La instalación de la Asamblea Constituyente de la Ciudad de México y la elaboración de su reglamento, que fue aprobado el viernes por la noche, representó una tarea excepcionalmente compleja que puso a prueba la voluntad de alcanzar consensos sustantivos por encima de las diferencias políticas. El documento final sólo recibió un voto en contra y dos abstenciones, de carácter claramente testimonial. Habida cuenta de que el pleno deberá aprobar el texto constitucional por mayoría de dos tercios, cualesquiera que sean las modificaciones o supresiones que se adopten, el resultado de este primer ejercicio puede considerarse un buen augurio.

El problema al que nos enfrentamos reside primordialmente en el hecho de que el proceso constituyente no es fruto de una ruptura histórica ni de una interrupción del orden jurídico; se produce en el contexto de una transición política, que determinó inclusive la conformación del órgano constituyente, que sigue mereciendo críticas de algunos actores, pero que es menester acatar, ya que ha sido mandatado por el artículo 122 de la Carta Magna. Estamos además inmersos en un alarmante debilitamiento de las instituciones públicas, en una acérrima confrontación entre los partidos y en la víspera de elecciones definitorias para el futuro de país.

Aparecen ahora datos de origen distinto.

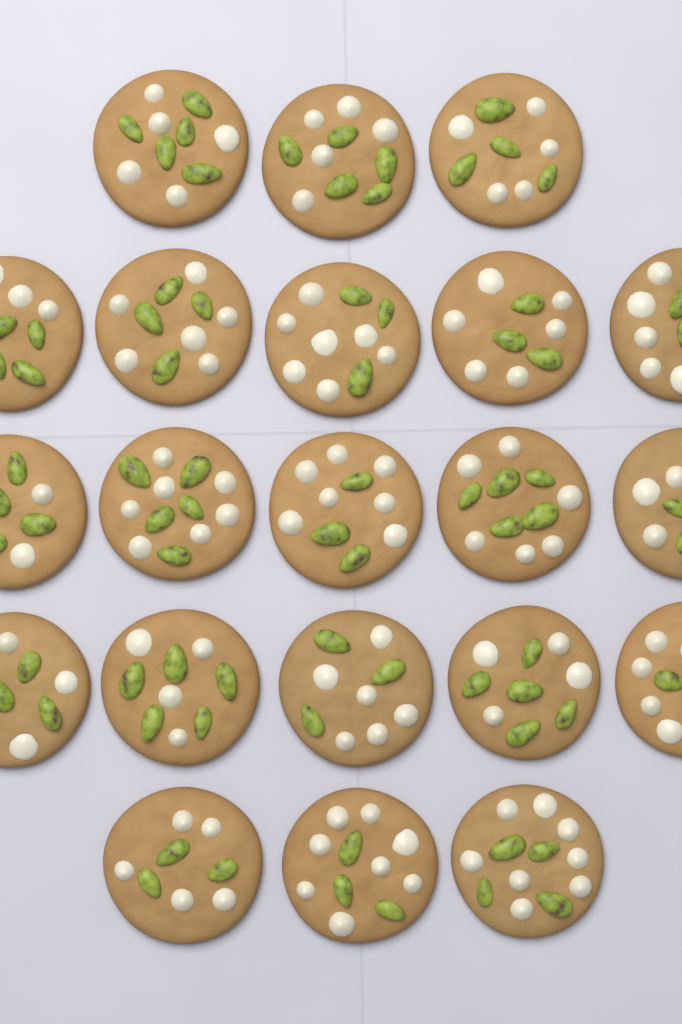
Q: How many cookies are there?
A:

Los precedentes de otros constituyentes nacionales son muy lejanos y no se aplican a las circunstancias actuales. Los que ofrecen los casos en que territorios de la federación se convirtieron en Estados tampoco son referentes, puesto que se trató de meros formalismos ausentes de debate político. Tuvimos y tendremos que seguir apelando al espíritu de innovación y al equilibrio de los intereses de los grupos constituyentes que responde a posicionamientos ideológicos, pero también a una prometedora oportunidad de contar con un foro adicional para resaltar sus perfiles y proyectar su imagen frente a la población. Habiendo por delante un periodo de sesiones de sólo cuatro meses, es obvio que el excesivo afán de lucimiento debiera ceder ante la obligación colectiva de aprobar la Constitución.

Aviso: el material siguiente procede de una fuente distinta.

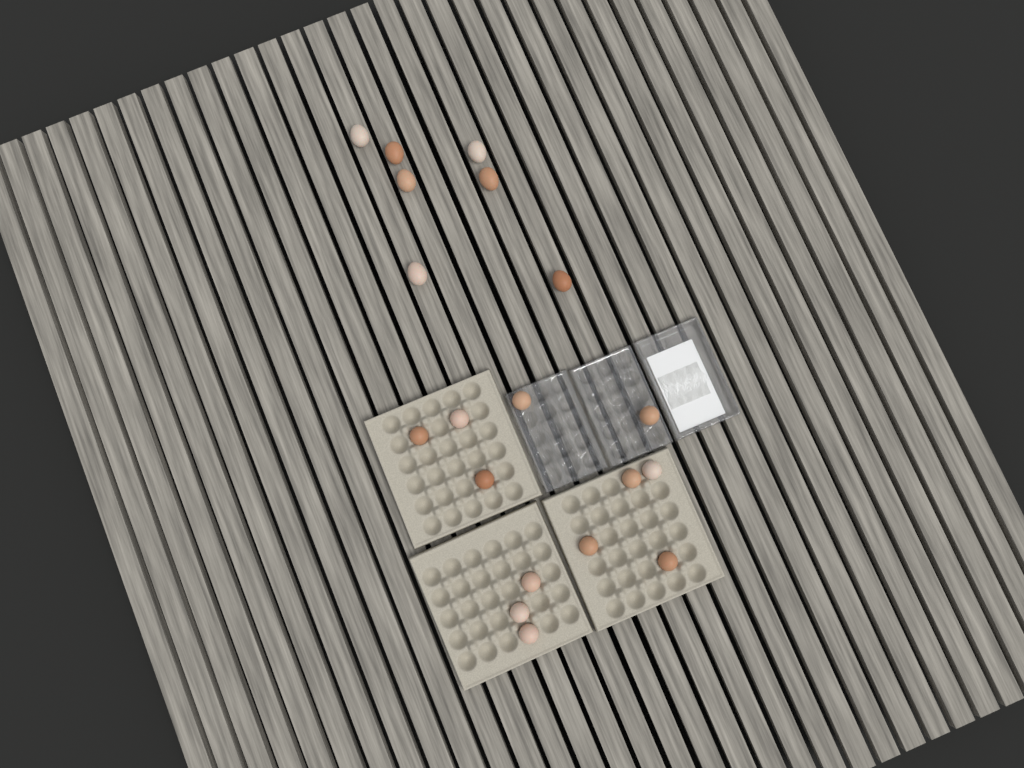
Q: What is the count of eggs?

Me correspondió coordinar los trabajos para la adopción del reglamento, con el apoyo de la Junta Instaladora y en particular con su presidente Augusto Gómez Villanueva. Asumimos como método el del mayor acuerdo posible —lo más cercano al consenso— y logramos que ningún punto fuese sometido a votación. El ejercicio se mantuvo abierto a los diputados constituyentes que quisiesen participar, aunque no fueran miembros de la comisión, de los que recibimos aportes sustantivos. El debate fue intenso y por momentos polarizado. Lo presidió un ánimo igualitario, con independencia del peso político de los grupos representados y las discusiones se condujeron con cordialidad, respeto y hasta buen humor.

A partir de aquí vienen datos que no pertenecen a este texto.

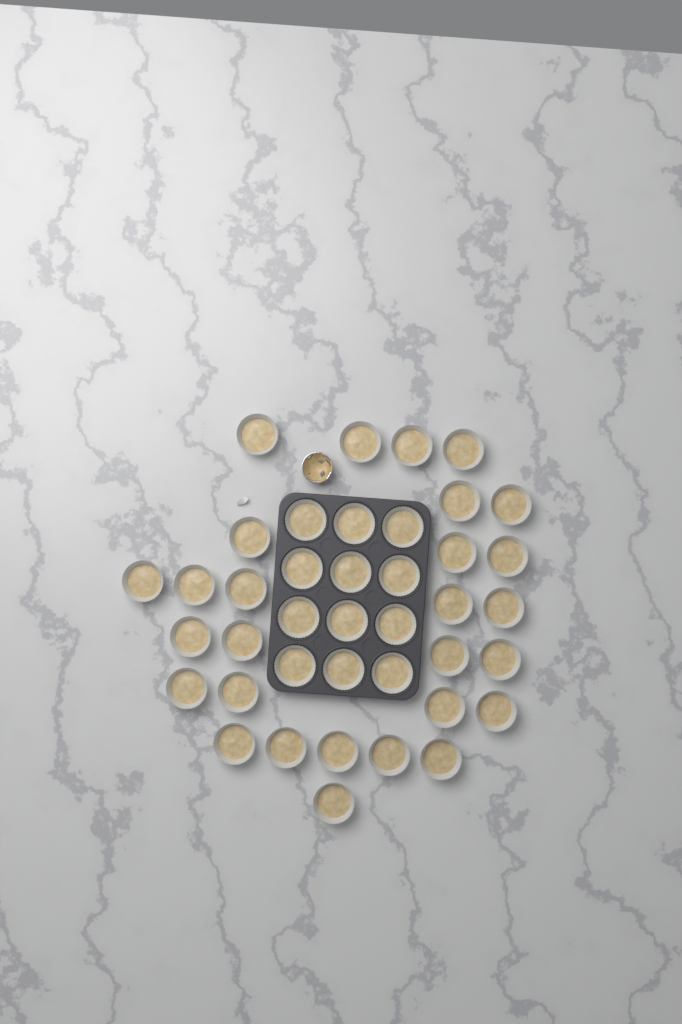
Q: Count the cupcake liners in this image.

Los principios cardinales asumidos por unanimidad fueron la transparencia, la rendición de cuentas y el parlamento abierto; por lo que se diseñaron mecanismos específicos para asegurar la más amplia difusión de los debates y la participación efectiva de la sociedad civil y de sus organizaciones, así como de la academia y los expertos en el curso de los trabajos. Se logró trascender prácticas corrientes habituales del parlamentarismo mexicano, que favorecen los intercambios políticos por debajo de la mesa y se instauraron normas claras para evitar que el cabildeo se traduzca en actos abiertos de corrupción.

Se establecieron ocho comisiones y su necesario equilibrio con el pleno. El número de estas corresponde a conjuntos temáticos bien delimitados y permite a los grupos parlamentarios más pequeños atender los asuntos fundamentales que les preocupan. Se decidió, asimismo, respetar los derechos inalienables de los constituyentes, estableciendo también procedimientos que eviten el bloqueo de los trabajos y hagan posible la armonización jurídica de los textos aprobados.

Tras enfrentados posicionamientos, se adopto el método de discusión artículo por artículo en el pleno, antes de aprobar los dictámenes de las comisiones en lo general, aunque la tradición del país sugiera lo contrario. Se requerirá un sentido de contención y un orden parlamentario fundado en el compromiso común a efecto de que esta modalidad no se traduzca en un empantanamiento insalvable de nuestro quehacer. A pesar de estos inconvenientes quedó acreditada la determinación de proveer a la ciudad de una Constitución democrática: de construir instituciones que restauren la confianza social y devuelvan certidumbre a la nación.